Le conseil d'administration de Nissan a annoncé jeudi avoir voté à l'unanimité le limogeage de M. Ghosn de son poste de président, qu'il occupait également. Troisième membre de cet ensemble fort de 450.000 salariés, Mitsubishi Motors prévoit également de "démettre rapidement" son président.
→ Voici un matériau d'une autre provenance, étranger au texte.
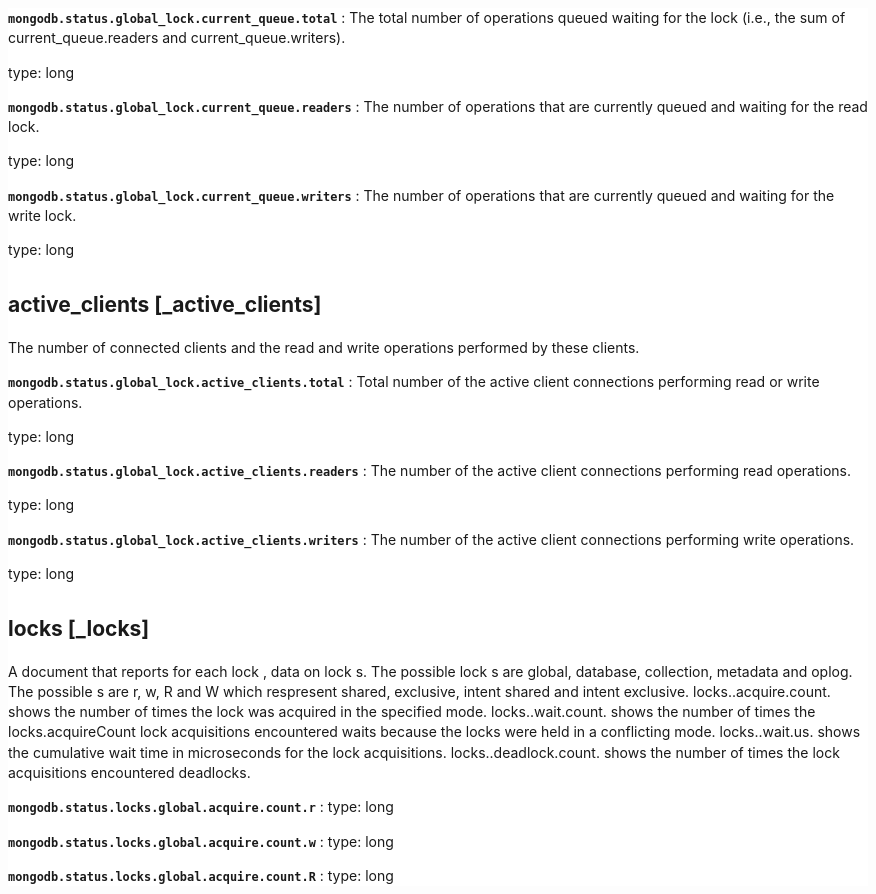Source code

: **`mongodb.status.global_lock.current_queue.total`**
:   The total number of operations queued waiting for the lock (i.e., the sum of current_queue.readers and current_queue.writers).

type: long


**`mongodb.status.global_lock.current_queue.readers`**
:   The number of operations that are currently queued and waiting for the read lock.

type: long


**`mongodb.status.global_lock.current_queue.writers`**
:   The number of operations that are currently queued and waiting for the write lock.

type: long


## active_clients [_active_clients]

The number of connected clients and the read and write operations performed by these clients.

**`mongodb.status.global_lock.active_clients.total`**
:   Total number of the active client connections performing read or write operations.

type: long


**`mongodb.status.global_lock.active_clients.readers`**
:   The number of the active client connections performing read operations.

type: long


**`mongodb.status.global_lock.active_clients.writers`**
:   The number of the active client connections performing write operations.

type: long


## locks [_locks]

A document that reports for each lock <type>, data on lock <mode>s. The possible lock <type>s are global, database, collection, metadata and oplog. The possible <mode>s are r, w, R and W which respresent shared, exclusive, intent shared and intent exclusive.
locks.<type>.acquire.count.<mode> shows the number of times the lock was acquired in the specified mode. locks.<type>.wait.count.<mode> shows the number of times the locks.acquireCount lock acquisitions encountered waits because the locks were held in a conflicting mode. locks.<type>.wait.us.<mode> shows the cumulative wait time in microseconds for the lock acquisitions. locks.<type>.deadlock.count.<mode> shows the number of times the lock acquisitions encountered deadlocks.

**`mongodb.status.locks.global.acquire.count.r`**
:   type: long


**`mongodb.status.locks.global.acquire.count.w`**
:   type: long


**`mongodb.status.locks.global.acquire.count.R`**
:   type: long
Chez Renault, le conseil d'administration du groupe a en revanche choisi de ne pas révoquer Carlos Ghosn de son poste de PDG. Thierry Bolloré a pris les rênes du constructeur au losange mardi soir.
Le ministre libanais sortant de la Justice, Sélim Jreissati, avait affirmé avoir pris "les mesures nécessaires" dans l'affaire du bâtisseur de l'empire automobile Renault-Nissan-Mitsubishi, détenteur de la nationalité libanaise.
Mardi, le ministre sortant des Affaires étrangères, Gebran Bassil, avait demandé à l'ambassadeur du Liban à Tokyo, Nidal Yahia, de suivre l'affaire et de rencontrer M. Ghosn pour s'assurer de son état de santé et des moyens dont il dispose pour se défendre des accusations portées contre lui.